## EXCERPT TO READ
=== Section Start ===

It’s too easy to become embroiled in heightened discourse that gets our adrenaline running, and leaves us feeling like we’re about to have a stroke. The familiar online exercise in frustration as we to try knocking at strangers’ doors to make point.

But is “clapping back” at strangers on Twitter really the best use of our positions and voices?

Instead, I recommend an empowered reframing of guilt for white Americans:

  • Do you really feel guilt after learning more truth about American history? Or did someone tell you that’s how you feel?
  • What’s wrong with feeling guilt, anyway?
  • How do you personally manage your own emotions?

It’s imperative to understand yourself as an individual and as someone who lives in the U.S. We’re individuals – even when it’s easier to gag, than proudly say, “I’m a U.S. citizen.” We must own what we are. Engaging in critique of our country is a hallmark of the lie which stole this land, and while it still stands, I claim it as my own right. So should you.

Solidarity

Another accepted lie is that standing up to Nazis, Proud Boys, Patriot Front, and the KKK will lead to some sort of terrible fate FOR you. It’s true that individuals within these groups can be murderous. But at this point there’s more danger from my local police force than my local Proud Boys chapter, statistically speaking.

=== Section End ===

## ENTRIES SUPPLIED
=== Section Start ===

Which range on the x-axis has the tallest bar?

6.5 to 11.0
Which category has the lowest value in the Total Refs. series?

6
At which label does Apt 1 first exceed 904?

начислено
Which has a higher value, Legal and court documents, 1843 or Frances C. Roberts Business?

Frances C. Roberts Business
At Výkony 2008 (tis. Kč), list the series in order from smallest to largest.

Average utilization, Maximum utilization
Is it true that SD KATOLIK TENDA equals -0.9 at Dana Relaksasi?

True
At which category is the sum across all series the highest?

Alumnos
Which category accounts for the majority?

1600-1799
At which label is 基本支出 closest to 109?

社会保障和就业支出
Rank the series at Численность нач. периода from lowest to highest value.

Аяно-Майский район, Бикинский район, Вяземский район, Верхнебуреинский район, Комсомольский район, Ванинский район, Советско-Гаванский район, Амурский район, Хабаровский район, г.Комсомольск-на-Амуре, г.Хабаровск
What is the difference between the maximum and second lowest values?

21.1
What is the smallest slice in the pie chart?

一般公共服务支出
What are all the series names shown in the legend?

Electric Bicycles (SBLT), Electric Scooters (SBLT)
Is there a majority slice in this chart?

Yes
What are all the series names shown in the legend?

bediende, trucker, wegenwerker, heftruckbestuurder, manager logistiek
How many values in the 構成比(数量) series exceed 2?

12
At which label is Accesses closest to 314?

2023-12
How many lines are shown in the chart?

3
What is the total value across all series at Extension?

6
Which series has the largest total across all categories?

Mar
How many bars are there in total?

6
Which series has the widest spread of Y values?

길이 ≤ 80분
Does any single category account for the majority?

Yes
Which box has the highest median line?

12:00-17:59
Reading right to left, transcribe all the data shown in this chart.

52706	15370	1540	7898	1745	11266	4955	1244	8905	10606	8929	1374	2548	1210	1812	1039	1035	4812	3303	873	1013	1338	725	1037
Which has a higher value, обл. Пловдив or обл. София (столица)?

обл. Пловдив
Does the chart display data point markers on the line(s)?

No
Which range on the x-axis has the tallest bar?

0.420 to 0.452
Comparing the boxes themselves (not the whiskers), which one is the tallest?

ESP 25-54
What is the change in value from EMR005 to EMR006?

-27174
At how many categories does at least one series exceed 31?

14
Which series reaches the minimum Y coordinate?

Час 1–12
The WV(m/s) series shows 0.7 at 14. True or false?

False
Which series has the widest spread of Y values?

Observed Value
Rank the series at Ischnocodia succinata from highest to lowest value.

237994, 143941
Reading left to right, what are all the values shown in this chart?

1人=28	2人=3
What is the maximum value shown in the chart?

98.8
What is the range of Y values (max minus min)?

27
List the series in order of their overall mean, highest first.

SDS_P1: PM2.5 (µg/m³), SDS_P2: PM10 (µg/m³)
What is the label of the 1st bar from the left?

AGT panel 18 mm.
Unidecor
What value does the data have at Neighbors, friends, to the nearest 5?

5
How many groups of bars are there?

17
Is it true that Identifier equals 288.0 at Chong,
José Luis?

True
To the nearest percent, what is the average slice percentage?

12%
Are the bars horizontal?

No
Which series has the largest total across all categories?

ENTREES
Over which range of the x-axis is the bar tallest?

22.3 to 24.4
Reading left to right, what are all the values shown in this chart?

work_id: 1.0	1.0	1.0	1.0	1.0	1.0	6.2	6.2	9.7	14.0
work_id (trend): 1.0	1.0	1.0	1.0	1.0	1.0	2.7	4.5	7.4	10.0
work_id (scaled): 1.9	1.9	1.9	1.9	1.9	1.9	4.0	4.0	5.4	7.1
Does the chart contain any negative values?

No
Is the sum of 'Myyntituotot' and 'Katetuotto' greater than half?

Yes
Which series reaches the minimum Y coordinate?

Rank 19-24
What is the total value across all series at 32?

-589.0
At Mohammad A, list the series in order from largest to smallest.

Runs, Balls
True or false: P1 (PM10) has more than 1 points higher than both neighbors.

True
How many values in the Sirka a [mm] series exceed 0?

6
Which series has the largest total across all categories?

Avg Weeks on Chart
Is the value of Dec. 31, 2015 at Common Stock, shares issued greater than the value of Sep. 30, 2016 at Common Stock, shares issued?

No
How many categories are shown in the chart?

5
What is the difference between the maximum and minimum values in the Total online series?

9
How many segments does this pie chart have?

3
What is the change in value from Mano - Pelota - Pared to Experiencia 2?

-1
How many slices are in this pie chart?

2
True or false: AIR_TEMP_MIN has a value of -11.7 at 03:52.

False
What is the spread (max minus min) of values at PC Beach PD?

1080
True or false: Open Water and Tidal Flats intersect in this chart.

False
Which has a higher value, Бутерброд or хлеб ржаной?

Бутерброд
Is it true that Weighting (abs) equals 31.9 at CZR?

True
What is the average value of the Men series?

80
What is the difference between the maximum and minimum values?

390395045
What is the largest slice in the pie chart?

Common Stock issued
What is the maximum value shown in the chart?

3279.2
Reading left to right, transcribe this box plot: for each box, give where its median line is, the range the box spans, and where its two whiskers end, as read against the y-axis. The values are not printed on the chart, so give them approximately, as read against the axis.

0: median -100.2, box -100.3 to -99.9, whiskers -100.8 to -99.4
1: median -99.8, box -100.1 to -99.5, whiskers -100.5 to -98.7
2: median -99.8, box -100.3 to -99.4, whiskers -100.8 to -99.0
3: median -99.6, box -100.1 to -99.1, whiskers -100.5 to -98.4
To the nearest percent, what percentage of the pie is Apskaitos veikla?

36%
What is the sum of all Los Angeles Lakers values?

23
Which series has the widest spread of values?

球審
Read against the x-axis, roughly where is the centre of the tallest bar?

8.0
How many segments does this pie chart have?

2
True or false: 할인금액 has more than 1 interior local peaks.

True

=== Section End ===

## DIRECTIONS
#1 Say whether each statement agrees with the excerpt about guilt and solidarity. Answer yes or no, and quote the deciding words of the excerpt. (a) The recommended reframing of guilt is meant for all Americans. (b) The writer considers critique of the country a right they claim. (c) The writer says individuals within groups such as the Proud Boys can be murderous.
#2 List every group that the excerpt about guilt and solidarity names as one to stand up to.

## ANSWERS TO THIS EXERCISE
#1
(a) No: "an empowered reframing of guilt for white Americans"
(b) Yes: "I claim it as my own right"
(c) Yes: "It’s true that individuals within these groups can be murderous."

#2 Nazis, Proud Boys, Patriot Front, the KKK